他表情很平靜,很快便無所謂地轉移了目光。許啄卻淡了笑容,把手機收了起來。
他不能不拿,梁妍會發瘋。但他拿了似乎又在背叛許偲,許偲會討厭他。
進退兩難的選擇,而他現在正在拿著手機看他弟弟的行動軌跡。
程皎拉著許偲在幾十米外停了下來,估計是看到了什麼有意思的攤位。
許啄忽然感覺自己無聊,把手機再次揣回了兜里。
哪怕是個六七歲的小孩子,被家長無時無刻監視著也會感覺恐懼,更何況是已經長大的許偲。

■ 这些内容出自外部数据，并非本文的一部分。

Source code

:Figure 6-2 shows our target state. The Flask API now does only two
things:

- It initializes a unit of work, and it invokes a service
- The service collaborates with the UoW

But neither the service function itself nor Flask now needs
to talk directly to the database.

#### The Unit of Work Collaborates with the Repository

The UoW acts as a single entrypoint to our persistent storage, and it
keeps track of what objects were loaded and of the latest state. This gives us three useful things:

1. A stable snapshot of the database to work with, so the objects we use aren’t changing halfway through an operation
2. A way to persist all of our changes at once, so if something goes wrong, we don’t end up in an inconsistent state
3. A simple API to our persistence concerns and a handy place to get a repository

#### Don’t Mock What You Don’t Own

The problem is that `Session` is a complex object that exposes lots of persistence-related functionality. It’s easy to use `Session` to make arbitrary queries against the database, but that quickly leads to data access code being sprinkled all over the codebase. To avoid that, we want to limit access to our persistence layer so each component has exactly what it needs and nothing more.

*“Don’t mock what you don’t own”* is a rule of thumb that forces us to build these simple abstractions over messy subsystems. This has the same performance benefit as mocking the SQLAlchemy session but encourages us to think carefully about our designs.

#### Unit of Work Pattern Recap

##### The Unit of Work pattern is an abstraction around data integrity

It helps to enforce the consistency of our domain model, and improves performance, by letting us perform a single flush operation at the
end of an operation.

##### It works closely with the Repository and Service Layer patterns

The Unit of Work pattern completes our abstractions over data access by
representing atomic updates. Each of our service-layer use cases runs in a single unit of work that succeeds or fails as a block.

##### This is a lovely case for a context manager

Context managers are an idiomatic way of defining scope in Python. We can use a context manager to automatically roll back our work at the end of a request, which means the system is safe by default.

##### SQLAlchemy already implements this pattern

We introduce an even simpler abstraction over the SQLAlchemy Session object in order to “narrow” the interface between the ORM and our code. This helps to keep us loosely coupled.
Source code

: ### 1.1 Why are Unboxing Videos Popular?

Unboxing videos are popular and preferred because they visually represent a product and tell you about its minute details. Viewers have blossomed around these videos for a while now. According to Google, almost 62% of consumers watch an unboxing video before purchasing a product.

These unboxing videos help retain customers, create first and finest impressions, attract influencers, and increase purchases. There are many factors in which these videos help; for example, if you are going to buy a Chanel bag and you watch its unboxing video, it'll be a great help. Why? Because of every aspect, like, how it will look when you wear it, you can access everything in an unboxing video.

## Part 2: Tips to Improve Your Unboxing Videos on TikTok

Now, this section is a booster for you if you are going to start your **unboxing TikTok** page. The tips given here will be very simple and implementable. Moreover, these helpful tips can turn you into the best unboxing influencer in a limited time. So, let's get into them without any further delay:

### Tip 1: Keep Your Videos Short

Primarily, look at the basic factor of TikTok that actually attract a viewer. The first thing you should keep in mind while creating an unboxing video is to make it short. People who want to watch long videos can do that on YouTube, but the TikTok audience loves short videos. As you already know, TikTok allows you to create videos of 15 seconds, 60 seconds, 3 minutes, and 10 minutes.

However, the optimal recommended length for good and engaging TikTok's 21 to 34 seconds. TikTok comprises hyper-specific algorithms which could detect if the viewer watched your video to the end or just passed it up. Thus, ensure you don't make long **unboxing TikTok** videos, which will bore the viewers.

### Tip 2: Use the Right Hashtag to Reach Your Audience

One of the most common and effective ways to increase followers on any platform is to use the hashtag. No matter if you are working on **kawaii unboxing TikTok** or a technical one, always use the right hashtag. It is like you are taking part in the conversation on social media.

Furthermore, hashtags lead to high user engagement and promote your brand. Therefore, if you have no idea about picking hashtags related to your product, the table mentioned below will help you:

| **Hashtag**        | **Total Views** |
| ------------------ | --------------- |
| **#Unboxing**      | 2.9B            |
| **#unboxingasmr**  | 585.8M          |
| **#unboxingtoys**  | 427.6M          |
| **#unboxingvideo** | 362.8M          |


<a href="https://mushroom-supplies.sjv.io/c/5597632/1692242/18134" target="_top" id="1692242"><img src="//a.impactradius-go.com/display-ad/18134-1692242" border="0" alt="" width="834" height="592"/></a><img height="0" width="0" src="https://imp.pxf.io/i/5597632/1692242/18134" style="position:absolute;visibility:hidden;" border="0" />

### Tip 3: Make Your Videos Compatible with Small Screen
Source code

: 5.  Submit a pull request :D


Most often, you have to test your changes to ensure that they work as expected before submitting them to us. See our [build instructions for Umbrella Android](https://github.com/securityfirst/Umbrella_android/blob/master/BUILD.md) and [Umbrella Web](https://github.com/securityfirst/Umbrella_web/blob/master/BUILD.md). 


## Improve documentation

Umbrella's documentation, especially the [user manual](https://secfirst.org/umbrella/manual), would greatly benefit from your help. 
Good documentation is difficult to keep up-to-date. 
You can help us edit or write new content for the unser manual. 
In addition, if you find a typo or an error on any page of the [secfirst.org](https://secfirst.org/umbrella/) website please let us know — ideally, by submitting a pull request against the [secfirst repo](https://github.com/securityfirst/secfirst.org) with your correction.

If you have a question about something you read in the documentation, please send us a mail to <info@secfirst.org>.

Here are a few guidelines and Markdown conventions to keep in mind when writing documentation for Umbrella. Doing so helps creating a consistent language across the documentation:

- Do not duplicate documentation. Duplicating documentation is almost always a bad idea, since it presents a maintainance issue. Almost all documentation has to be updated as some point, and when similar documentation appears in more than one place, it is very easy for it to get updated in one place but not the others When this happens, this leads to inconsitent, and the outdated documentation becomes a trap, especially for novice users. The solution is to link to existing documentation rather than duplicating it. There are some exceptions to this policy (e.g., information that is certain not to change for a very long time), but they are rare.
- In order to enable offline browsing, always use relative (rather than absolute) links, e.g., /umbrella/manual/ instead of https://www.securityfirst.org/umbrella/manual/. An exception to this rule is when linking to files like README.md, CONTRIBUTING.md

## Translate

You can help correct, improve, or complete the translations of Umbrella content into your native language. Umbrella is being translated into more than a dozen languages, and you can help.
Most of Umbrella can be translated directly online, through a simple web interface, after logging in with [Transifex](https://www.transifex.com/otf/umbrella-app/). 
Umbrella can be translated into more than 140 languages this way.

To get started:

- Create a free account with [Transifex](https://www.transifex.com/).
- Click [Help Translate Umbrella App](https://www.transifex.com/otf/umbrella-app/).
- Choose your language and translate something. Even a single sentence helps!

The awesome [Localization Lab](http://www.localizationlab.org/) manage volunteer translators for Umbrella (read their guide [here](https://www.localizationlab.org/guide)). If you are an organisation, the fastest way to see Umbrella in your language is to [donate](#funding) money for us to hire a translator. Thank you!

心理醫生不止一次地提醒過梁妍,不要那麼時刻緊張兮兮,一雙眼睛無時無刻不放在兒子身上。
那樣的做法,除了不斷提醒許偲他和別人不一樣,對他的病情不會有任何幫助。
但梁妍卻為此大動干戈,險些鬧得許偲要換醫生。
是不是長大就會好一些啊,等到許偲長大,可以離開家,自己也長大了,那時候他會好好保護許偲,不再讓他受到任何傷害。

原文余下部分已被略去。